Le lion est la figure qui dit « non ». Cela ne veut pas ici dire qu’il est moins enclin à rendre
service que le chameau ou qu’il est coupable de lâcheté. Il symbolise bien plutôt ce qui fait régner
l’ordre dans le chaos.
Quant à l’enfant jouer, il est celui qui affirme le « saint dire Oui ». Il est celui qui dit oui à la vie
et qui implique, par cette affirmation de la désirabilité de la vie « un oubli ». Il est celui qui
considère la vie comme un jeu, une roue qui tourne et qui possède cette capacité de toujours
recommencer.
Pour Nietzsche, ce qui caractérise l’être humain dans ce qu’il a de plus méprisable c’est son
besoin de consolation.
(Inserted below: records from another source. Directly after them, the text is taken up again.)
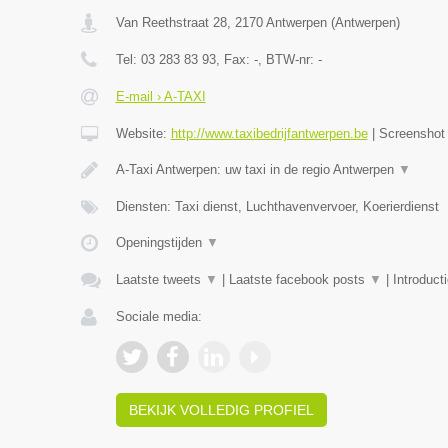
Van Reethstraat 28
,
2170
Antwerpen
(
Antwerpen
)
Tel:
03 283 83 93
, Fax:
-
, BTW-nr:
-
E-mail › A-TAXI
Website:
http://www.taxibedrijfantwerpen.be
|
Screensho
A-Taxi Antwerpen: uw taxi in de regio Antwerpen
▼
Diensten: Taxi dienst, Luchthavenvervoer, Koerierdienst
Openingstijden
▼
Laatste tweets
▼
|
Laatste facebook posts
▼
|
Introduct
Sociale media:
BEKIJK VOLLEDIG PROFIEL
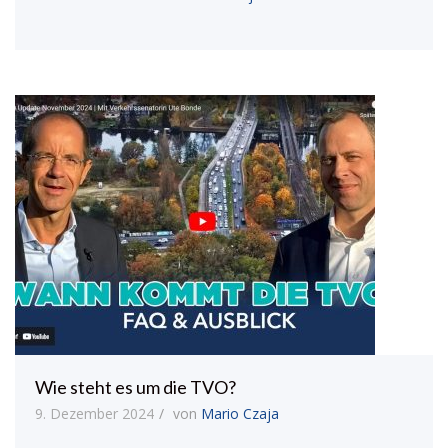
Wie steht es um die TVO?
9. Dezember 2024
von
Mario Czaja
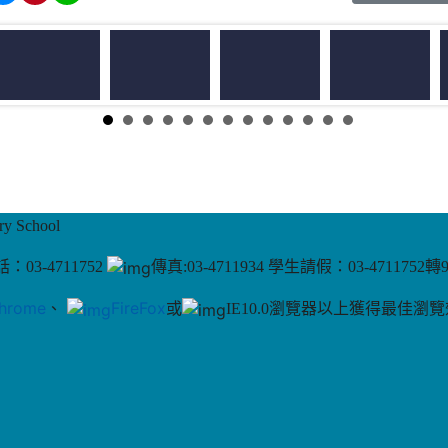
 School
：03-4711752
傳真:03-4711934 學生請假：03-4711752轉
hrome
、
FireFox
或
IE10.0瀏覽器以上獲得最佳瀏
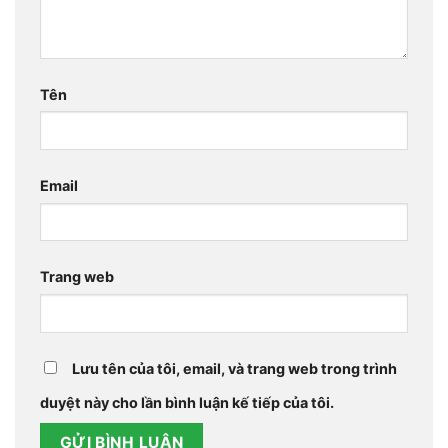
Tên
Email
Trang web
Lưu tên của tôi, email, và trang web trong trình
duyệt này cho lần bình luận kế tiếp của tôi.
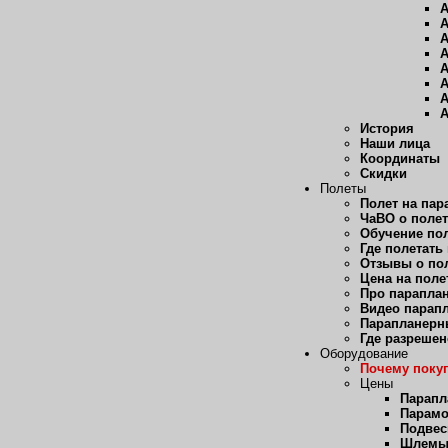
А
А
А
А
А
А
А
А
История
Наши лица
Координаты
Скидки
Полеты
Полет на пар
ЧаВО о полет
Обучение пол
Где полетать
Отзывы о пол
Цена на поле
Про парапла
Видео парап
Парапланерн
Где разрешен
Оборудование
Почему покуп
Цены
Парап
Парам
Подвес
Шлем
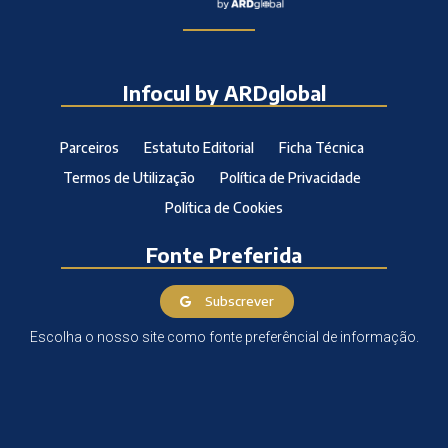
Infocul by ARDglobal
Parceiros
Estatuto Editorial
Ficha Técnica
Termos de Utilização
Política de Privacidade
Política de Cookies
Fonte Preferida
Subscrever
Escolha o nosso site como fonte preferêncial de informação.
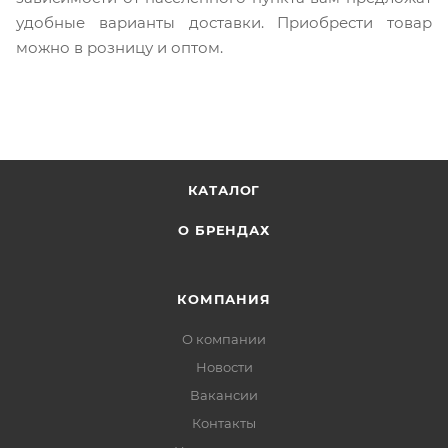
удобные варианты доставки. Приобрести товар
можно в розницу и оптом.
КАТАЛОГ
О БРЕНДАХ
КОМПАНИЯ
О компании
Новости
Вакансии
Контакты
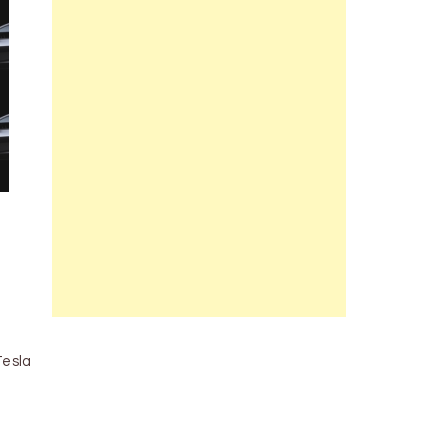
Tesla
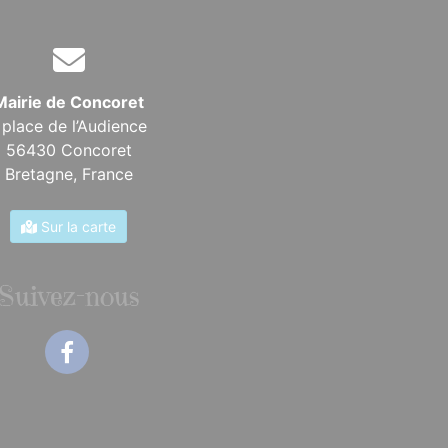
Mairie de Concoret
 place de l’Audience
56430 Concoret
Bretagne,
France
Sur la carte
Suivez-nous
Facebook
Cette soumission est méprisable qu’il s’agisse d’une soumission au
règlement, à l’église, à l’état, etc…
Le ressentiment, lui aussi est méprisable. C’est même la clé de l’humain en tant qu’il est « trop
humain ». Le ressentiment est quelque chose de négatif que l’on développe le plus souvent
sournoisement pour déprécier cela même qui nous domine et pour remédier à nos propres failles. Le
ressentiment et le dénigrement représentent l’attitude la plus courante de l’homme commun, de
celui qui ne peut pas même accéder au rang ou au statut du chameau.